Hi,
Is it possible the "Antichrist" or "Man of Lawlessness" is a French Canadian-Chinese ?
Oddly specific...
It's not clear that St. Paul's "man of lawlessness" is the same thing as "Antichrist"; though this connection has frequently been made by Christian commentators and interpreters for the last two thousand years.
The difficulty is that there has never been a definitive Christian understanding of "Antichrist". The only places in the Bible this word is found comes to us in the first two epistles of St. John. And he, writing to his audience, says, "You have heard antichrist is coming, even now many antichrists have come" and then goes on to identify these antichrists as heretics who claim to be "of us" but are not, for they deny and oppose Christ in their heresy.
St. John is likely talking about the early proto-Gnostics known as Docetists. Docetism was a very ancient heresy that said that Jesus only seemed to be human (from the Greek
dokeo meaning "to seem" or "to appear like"). The Docetists taught that Jesus wasn't human, He had no physical body; instead Jesus was a purely divine apparition, a formless spiritual entity. In one of the most famous Docetic writings of antiquity, the Acts of John (which was probably originally an orthodox work that was later changed to be more Gnostic), there is a passage in which the writer claims that Jesus would walk on the sand and leave no foot prints, that Jesus would occasionally appear and disappear, that when someone tried to touch Jesus their hand would pass right through.
The 1st and 2nd Epistles of St. John directly and explicitly condemn this heresy, and speak of it as antichrist, being of the spirit of antichrist, and those promoting it as antichrists.
And what will the Antichrist/Man of Lawlessness do ? Set up a "New World Order" ?
The idea of a "new world order" is a very modern idea that that has no real basis in Scripture. And it depends a great deal on what one believes about these things, and many other things.
Is there a figure that shows up at some point near the end of history, a final antagonist to God's people? This is what many imagine when they hear or read the word "antichrist", and again frequently in the history of Christianity this has been a popular belief and idea. But it's not something the Bible actually just comes right out and says, but requires a particular way of reading, and comparing different passages of Scripture to tease this kind of idea out.
Will there be an ultimate bad guy--The Antichrist? Maybe. But it's hardly a certainty.
Which basically means that, generally, everyone and their uncle has an opinion on the subject, some of those opinions have more historical merit than others--but it's all basically just opinion. There is no definitive answer to the following questions:
Who or what is the Antichrist?
What will the Antichrist do?
Is there a final, end-of-the-world Antichrist?
The idea that a final end-of-the-world Antichrist will bring about a new world order is a very recent innovation among certain groups of Christians--usually the sort who also engage in wide-eyed conspiracy theories about microchips, the United Nations, the European Union, etc.

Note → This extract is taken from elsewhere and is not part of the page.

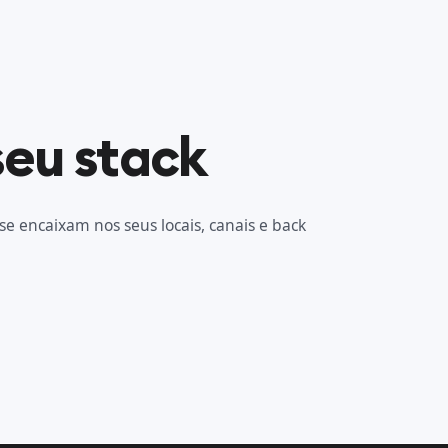
seu stack
se encaixam nos seus locais, canais e back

These things are beliefs held by [some] Christians; but these are not Christian beliefs. That is, there are Christians who believe this, but it is not official Christian teaching.
To offer some helpful insight on this, in the 16th century the Protestant Reformers came to regard and identify the institution of the papacy as "the Antichrist". Because they saw in the opposition from Rome, and Rome's claims of special papal authority to reject and oppose what the Reformers were saying as being the work and spirit of antichrist. It wasn't about the human individual himself sitting on St. Peter's chair as the bishop of Rome, but with the papacy as power and institution acting contrariwise to the Gospel. As such, in Lutheranism the papacy is specifically called "antichrist" in the Lutheran Confessions. Is the papacy exclusively antichrist? Well no. Fundamentally
anything that vehemently opposes Christ and His Gospel is antichrist. But this was also a time when the charge of "antichrist" wasn't uncommon. The Pope called Martin Luther "antichrist" as well, because from Rome's perspective Luther was an egotistical monk drunk and full of himself, and saw him as trying to divide the Church.